On Thursday, the Treasury Department released a report on the potential economic impact of debt ceiling brinksmanship, noting that a default could freeze credit markets, sink the value of hte dollar and send interest rates skyrocketing.

Mr. Obama warned Thursday that for all of the negative consequences of a government shutdown, "an economic shutdown that results from default would be dramatically worse."

"In a government shutdown, Social Security checks still go out on time. In an economic shutdown, if we don't' raise the debt ceiling, they don't," he said. "In an economic shutdown, falling pensions and home values and rising interest rates... all those things risk putting us back into a bad recession."

He reiterated that he will not negotiate over the debt limit.

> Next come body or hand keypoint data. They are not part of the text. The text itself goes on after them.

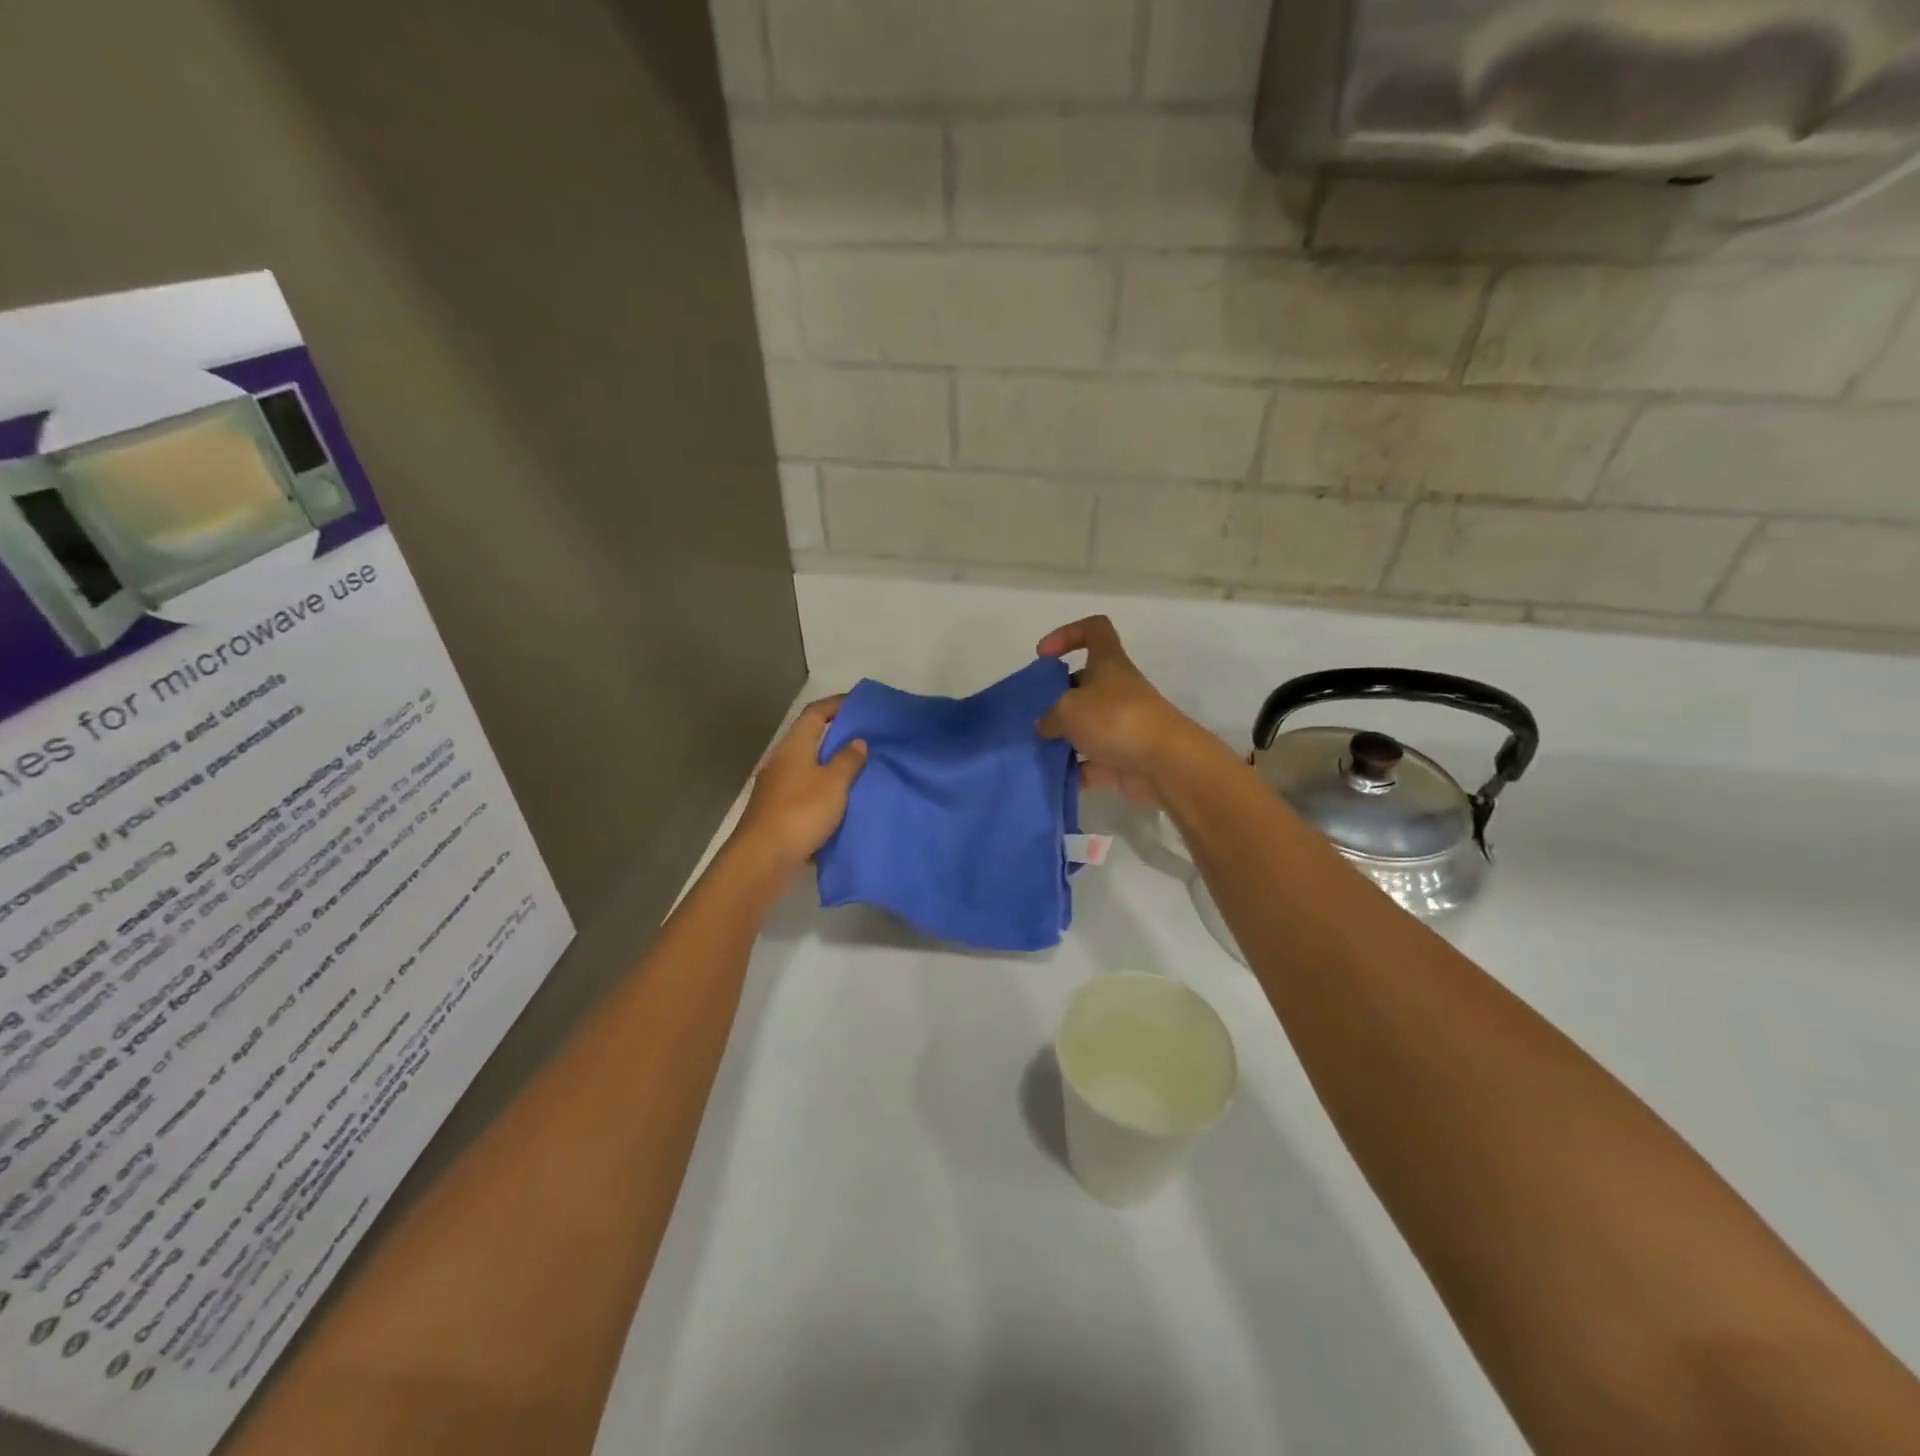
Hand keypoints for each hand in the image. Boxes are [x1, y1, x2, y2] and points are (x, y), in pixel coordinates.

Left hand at [733, 696, 867, 872]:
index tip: (859, 704)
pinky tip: (841, 801)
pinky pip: (805, 790)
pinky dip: (824, 790)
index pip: (815, 713)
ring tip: (859, 769)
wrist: (763, 858)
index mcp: (794, 747)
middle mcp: (781, 761)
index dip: (836, 704)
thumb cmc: (801, 812)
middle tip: (866, 737)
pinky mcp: (777, 811)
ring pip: (808, 767)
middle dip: (836, 735)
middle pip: (809, 739)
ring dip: (831, 765)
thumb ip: (848, 760)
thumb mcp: (834, 784)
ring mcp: (776, 787)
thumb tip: (857, 740)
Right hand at [1035, 616, 1195, 805]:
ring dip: (1063, 737)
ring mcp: (1122, 725)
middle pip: (1083, 683)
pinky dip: (1076, 769)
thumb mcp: (1068, 709)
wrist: (1165, 762)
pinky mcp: (1123, 757)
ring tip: (1037, 748)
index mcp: (1108, 663)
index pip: (1094, 630)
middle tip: (1034, 714)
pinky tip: (1054, 777)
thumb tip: (1044, 725)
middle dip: (1056, 698)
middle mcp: (1116, 689)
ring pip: (1086, 726)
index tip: (1044, 655)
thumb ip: (1049, 716)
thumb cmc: (1114, 719)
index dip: (1067, 634)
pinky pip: (1093, 761)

"There will be no negotiations over this," he said. "The American people are not pawns in some political game. You don't get to demand some ransom in exchange for keeping the government running... for keeping the economy running. You don't get to demand ransom for doing your most basic job."

To argue that Republicans have been negligent in their governing duties, Mr. Obama cited a quote from Rep. Marlin Stutzman, R-Ind., who told the Washington Examiner, "We're not going to be disrespected. We have to get something out of this. And I don't know what that even is."

What lawmakers "get," Mr. Obama said, is the opportunity to serve the American people. "The American people aren't in the mood to give you a goody bag to go with it."

He added, "If you're being disrespected, it's because of that attitude you got, that you deserve something for doing your job."